Reputation: 636
I'm currently facing the following problem: I have 3 tables I need information from and both of these joins are one to many. For some reason second join creates duplicates of rows and as a result second return value gets messed up (bb.count gets multiplied by the amount of second join rows)
SELECT aa.id, sum(bb.count), count(DISTINCT cc.id)
FROM aaaa aa
LEFT JOIN bbbb bb ON bb.aa_id = aa.id
LEFT JOIN cccc cc ON cc.bb_id = bb.id
GROUP BY aa.id
Is there a way to get the proper sum of bb.count without another query? The moment I remove second left join everything's fine, unfortunately I need it for the third return value and I can't group them without resulting in a duplicate (sort of) rows in result.
Lets say there's
bb1.count = 9
bb2.count = 5
And there's 2 rows where cc.bb_id = bb1.id
The result I get is 23 instead of 14.
Upvotes: 9
Views: 10158
Reputation: 28233
You're experiencing aggregate fanout in the above query.
This happens because there is
aaa
& bbb
bbb
& ccc
The latter join creates M
duplicates for rows that exist in bbb
if they are joined to M rows via the join to ccc
To fix the error, split the query up into two CTEs & join the result.
WITH agg_bb AS (
SELECT aa.id, sum(bb.count)
FROM aaaa aa
LEFT JOIN bbbb bb ON bb.aa_id = aa.id
GROUP BY aa.id
)
, agg_cc AS (SELECT aa.id, count(DISTINCT cc.id)
FROM aaaa aa
LEFT JOIN bbbb bb ON bb.aa_id = aa.id
LEFT JOIN cccc cc ON cc.bb_id = bb.id
GROUP BY aa.id
)
SELECT * FROM agg_bb JOIN agg_cc USING (id)
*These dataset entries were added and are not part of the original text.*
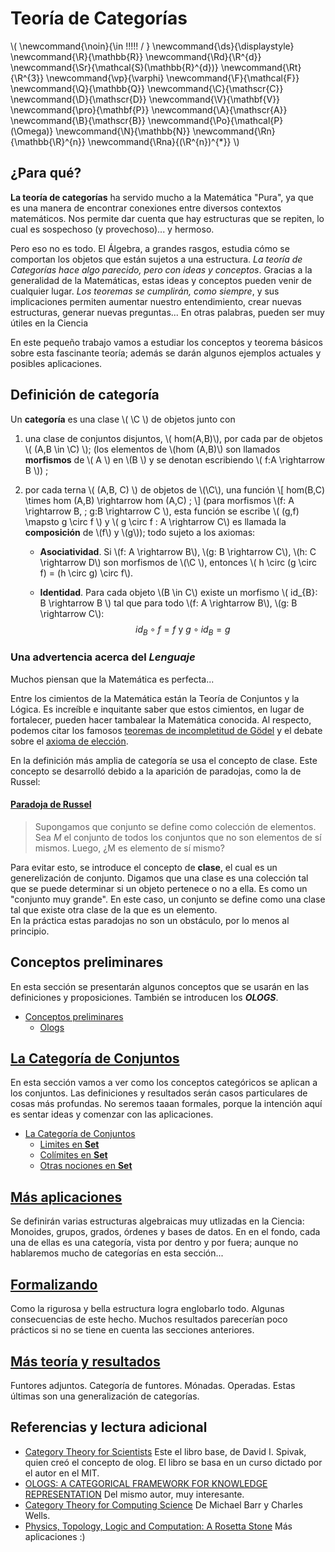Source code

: # Teoría de Categorías
<script type="text/javascript" async
  src="https://cdnjs.cloudflare.com/ajax/libs/mathjax/2.7.1/MathJax.js?config=TeX-MML-AM_CHTML">
</script>

\\(
  \newcommand{\noin}{\in \!\!\!\!\! / }
  \newcommand{\ds}{\displaystyle}
  \newcommand{\R}{\mathbb{R}}
  \newcommand{\Rd}{\R^{d}}
  \newcommand{\Sr}{\mathcal{S}(\mathbb{R}^{d})}
  \newcommand{\Rt}{\R^{3}}
  \newcommand{\vp}{\varphi}
  \newcommand{\F}{\mathcal{F}}
  \newcommand{\Q}{\mathbb{Q}}
  \newcommand{\C}{\mathscr{C}}
  \newcommand{\D}{\mathscr{D}}
  \newcommand{\V}{\mathbf{V}}
  \newcommand{\pro}{\mathbf{P}}
  \newcommand{\A}{\mathscr{A}}
  \newcommand{\B}{\mathscr{B}}
  \newcommand{\Po}{\mathcal{P}(\Omega)}
  \newcommand{\N}{\mathbb{N}}
  \newcommand{\Rn}{\mathbb{\R}^{n}}
  \newcommand{\Rna}{(\R^{n})^{*}}
\\)
## ¿Para qué?
**La teoría de categorías** ha servido mucho a la Matemática "Pura", ya que es una manera de encontrar conexiones entre diversos contextos matemáticos. Nos permite dar cuenta que hay estructuras que se repiten, lo cual es sospechoso (y provechoso)... y hermoso.

Pero eso no es todo. El Álgebra, a grandes rasgos, estudia cómo se comportan los objetos que están sujetos a una estructura. *La teoría de Categorías hace algo parecido, pero con ideas y conceptos*. Gracias a la generalidad de la Matemáticas, estas ideas y conceptos pueden venir de cualquier lugar.
*Los teoremas se cumplirán, como siempre*, y sus implicaciones permiten aumentar nuestro entendimiento, crear nuevas estructuras, generar nuevas preguntas... En otras palabras, pueden ser muy útiles en la Ciencia

En este pequeño trabajo vamos a estudiar los conceptos y teorema básicos sobre esta fascinante teoría; además se darán algunos ejemplos actuales y posibles aplicaciones.

## Definición de categoría
Un **categoría** es una clase \\( \C \\) de objetos junto con  

1. una clase de conjuntos disjuntos, \\( hom(A,B)\\), por cada par de objetos \\( (A,B \in \C) \\); (los elementos de \\(hom (A,B)\\)  son llamados **morfismos** de \\( A \\) en  \\(B \\) y se denotan escribiendo \\( f:A \rightarrow B \\)) ;

2. por cada terna \\( (A,B, C) \\) de objetos de \\(\C\\), una función \\[ hom(B,C) \times hom (A,B) \rightarrow hom (A,C) ; \\] (para morfismos \\(f: A \rightarrow B, \; g:B \rightarrow C \\), esta función se escribe \\( (g,f) \mapsto g \circ f \\) y \\( g \circ f : A \rightarrow C\\) es llamada la **composición** de \\(f\\) y \\(g\\)); todo sujeto a los axiomas:

   + **Asociatividad**. Si \\(f: A \rightarrow B\\), \\(g: B \rightarrow C\\), \\(h: C \rightarrow D\\) son morfismos de \\(\C \\), entonces \\( h \circ (g \circ f) = (h \circ g) \circ f\\).

   + **Identidad**. Para cada objeto \\(B \in C\\) existe un morfismo \\( id_{B}: B \rightarrow B \\) tal que para  todo \\(f: A \rightarrow B\\), \\(g: B \rightarrow C\\): $$ id _{B} \circ f = f \mbox{  y  } g\circ id_{B} = g $$



### Una advertencia acerca del *Lenguaje*
Muchos piensan que la Matemática es perfecta...

Entre los cimientos de la Matemática están la Teoría de Conjuntos y la Lógica. Es increíble e inquitante saber que estos cimientos, en lugar de fortalecer, pueden hacer tambalear la Matemática conocida.
Al respecto, podemos citar los famosos [teoremas de incompletitud de Gödel](https://es.wikipedia.org/wiki/Teoremas_de_incompletitud_de_G%C3%B6del) y el debate sobre el [axioma de elección](https://es.wikipedia.org/wiki/Axioma_de_elecci%C3%B3n).

En la definición más amplia de categoría se usa el concepto de clase. Este concepto se desarrolló debido a la aparición de paradojas, como la de Russel:

#### [Paradoja de Russel](https://es.wikipedia.org/wiki/Paradoja_de_Russell)
>Supongamos que conjunto se define como colección de elementos. Sea *M* el conjunto de todos los conjuntos que no son elementos de sí mismos. Luego, ¿M es elemento de sí mismo?

Para evitar esto, se introduce el concepto de **clase**, el cual es un generelización de conjunto. Digamos que una clase es una colección tal que se puede determinar si un objeto pertenece o no a ella. Es como un "conjunto muy grande". En este caso, un conjunto se define como una clase tal que existe otra clase de la que es un elemento.   
En la práctica estas paradojas no son un obstáculo, por lo menos al principio.


## Conceptos preliminares
En esta sección se presentarán algunos conceptos que se usarán en las definiciones y proposiciones. También se introducen los ***OLOGS***.
- [Conceptos preliminares](Preliminares/Conceptos_preliminares.md)
  + [Ologs](Preliminares/olog.md)



## [La Categoría de Conjuntos](Set_category/La_categoria_de_conjuntos.md)
En esta sección vamos a ver como los conceptos categóricos se aplican a los conjuntos. Las definiciones y resultados serán casos particulares de cosas más profundas. No seremos taaan formales, porque la intención aquí es sentar ideas y comenzar con las aplicaciones.
- [La Categoría de Conjuntos](Set_category/La_categoria_de_conjuntos.md)
  + [Limites en **Set**](Set_category/limites_finitos_en_set.md)
  + [Colímites en **Set**](Set_category/colimites_finitos_en_set.md)
  + [Otras nociones en **Set**](Set_category/otras_nociones_en_set.md)

## [Más aplicaciones](More_aplications/Mas_aplicaciones.md)
Se definirán varias estructuras algebraicas muy utlizadas en la Ciencia: Monoides, grupos, grados, órdenes y bases de datos. En en el fondo, cada una de ellas es una categoría, vista por dentro y por fuera; aunque no hablaremos mucho de categorías en esta sección...


## [Formalizando](Formalizing/Formalizando.md)
Como la rigurosa y bella estructura logra englobarlo todo. Algunas consecuencias de este hecho. Muchos resultados parecerían poco prácticos si no se tiene en cuenta las secciones anteriores.


## [Más teoría y resultados](More_theory_and_results/Mas_teoria_y_resultados)
Funtores adjuntos. Categoría de funtores. Mónadas. Operadas. Estas últimas son una generalización de categorías.


## Referencias y lectura adicional
- [Category Theory for Scientists](categorias_aplicadas.pdf) Este el libro base, de David I. Spivak, quien creó el concepto de olog. El libro se basa en un curso dictado por el autor en el MIT.
- [OLOGS: A CATEGORICAL FRAMEWORK FOR KNOWLEDGE REPRESENTATION](olog.pdf) Del mismo autor, muy interesante.
- [Category Theory for Computing Science](Barr-Wells-ctcs.pdf) De Michael Barr y Charles Wells.
- [Physics, Topology, Logic and Computation: A Rosetta Stone](aplicaciones.pdf) Más aplicaciones :)
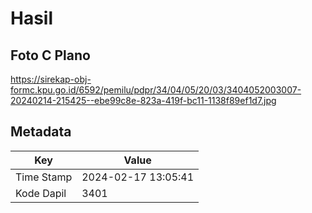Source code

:# Hasil

## Foto C Plano

https://sirekap-obj-formc.kpu.go.id/6592/pemilu/pdpr/34/04/05/20/03/3404052003007-20240214-215425--ebe99c8e-823a-419f-bc11-1138f89ef1d7.jpg


## Metadata

| Key        | Value               |
| ---------- | ------------------- |
| Time Stamp | 2024-02-17 13:05:41 |
| Kode Dapil | 3401                |



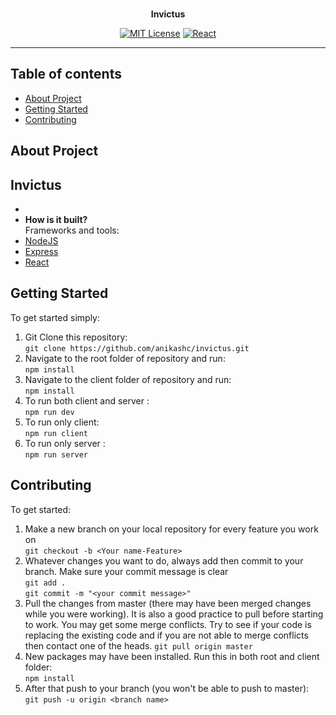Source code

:<div align="center">
  <br/>
  <p><strong>Invictus</strong>

[![MIT License](https://img.shields.io/badge/license-MIT-green)]()
[![React](https://img.shields.io/badge/react-application-green?logo=react)]()

</div>

---

## Table of contents

- [About Project](#about-project)
- [Getting Started](#getting-started)
- [Contributing](#contributing)

## About Project

## **Invictus** <br>

-
- **How is it built?** <br>
  Frameworks and tools:
- [NodeJS](https://nodejs.org/en/)
- [Express](https://expressjs.com/)
- [React](https://reactjs.org/)

## Getting Started

To get started simply:

1. Git Clone this repository: <br>
   `git clone https://github.com/anikashc/invictus.git`
2. Navigate to the root folder of repository and run: <br>
   `npm install`
3. Navigate to the client folder of repository and run: <br>
   `npm install`
4. To run both client and server : <br>
   `npm run dev`
5. To run only client: <br>
   `npm run client`
6. To run only server : <br>
   `npm run server`

## Contributing

To get started:

1. Make a new branch on your local repository for every feature you work on<br>
   `git checkout -b <Your name-Feature>`
2. Whatever changes you want to do, always add then commit to your branch. Make sure your commit message is clear <br>
   `git add .` <br>
   `git commit -m "<your commit message>"`
3. Pull the changes from master (there may have been merged changes while you were working). It is also a good practice to pull before starting to work. You may get some merge conflicts. Try to see if your code is replacing the existing code and if you are not able to merge conflicts then contact one of the heads.
   `git pull origin master`
4. New packages may have been installed. Run this in both root and client folder:<br>
   `npm install`
5. After that push to your branch (you won't be able to push to master):<br>
   `git push -u origin <branch name>`
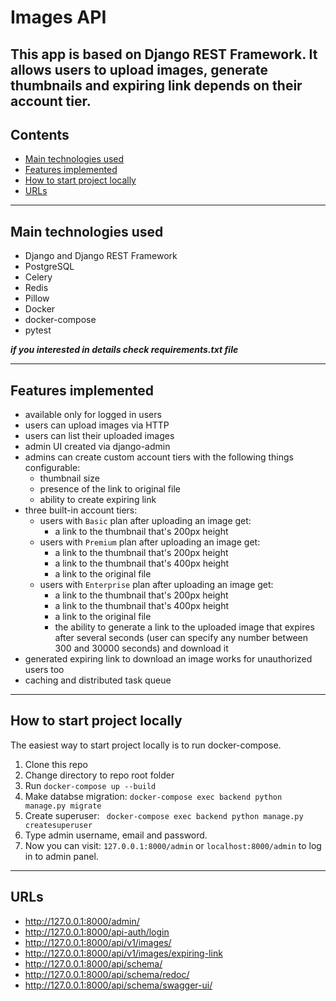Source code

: # **Images API**
This app is based on Django REST Framework. It allows users to upload images, generate thumbnails and expiring link depends on their account tier.
---
## Contents
* [Main technologies used](#main-technologies-used)
* [Features implemented](#features-implemented)
* [How to start project locally](#how-to-start-project-locally)
* [URLs](#urls)

---
## **Main technologies used**
- Django and Django REST Framework
- PostgreSQL
- Celery
- Redis
- Pillow
- Docker
- docker-compose
- pytest

***if you interested in details check **requirements.txt** file***

---
## **Features implemented**
- available only for logged in users
- users can upload images via HTTP
- users can list their uploaded images
- admin UI created via django-admin
- admins can create custom account tiers with the following things configurable:
    - thumbnail size
    - presence of the link to original file
    - ability to create expiring link
- three built-in account tiers:
    - users with `Basic` plan after uploading an image get:
        - a link to the thumbnail that's 200px height
    - users with `Premium` plan after uploading an image get:
        - a link to the thumbnail that's 200px height
        - a link to the thumbnail that's 400px height
        - a link to the original file
    - users with `Enterprise` plan after uploading an image get:
        - a link to the thumbnail that's 200px height
        - a link to the thumbnail that's 400px height
        - a link to the original file
        - the ability to generate a link to the uploaded image that expires after several seconds (user can specify any number between 300 and 30000 seconds) and download it
- generated expiring link to download an image works for unauthorized users too
- caching and distributed task queue

---
## **How to start project locally**
The easiest way to start project locally is to run docker-compose.

1. Clone this repo
2. Change directory to repo root folder
3. Run `docker-compose up --build`
4. Make databse migration: `docker-compose exec backend python manage.py migrate`
5. Create superuser: ` docker-compose exec backend python manage.py createsuperuser`
6. Type admin username, email and password.
7. Now you can visit: `127.0.0.1:8000/admin` or `localhost:8000/admin` to log in to admin panel.
---
## **URLs**
- http://127.0.0.1:8000/admin/
- http://127.0.0.1:8000/api-auth/login
- http://127.0.0.1:8000/api/v1/images/
- http://127.0.0.1:8000/api/v1/images/expiring-link
- http://127.0.0.1:8000/api/schema/
- http://127.0.0.1:8000/api/schema/redoc/
- http://127.0.0.1:8000/api/schema/swagger-ui/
In general, to avoid fan outs, only apply aggregate operations to the columns from the rightmost relation in a series of joins. If you find you're aggregating columns from the middle tables, split the query up as I have done above. Only the following functions are invariant across a fan out: COUNT DISTINCT
, MIN
, MAX
Upvotes: 15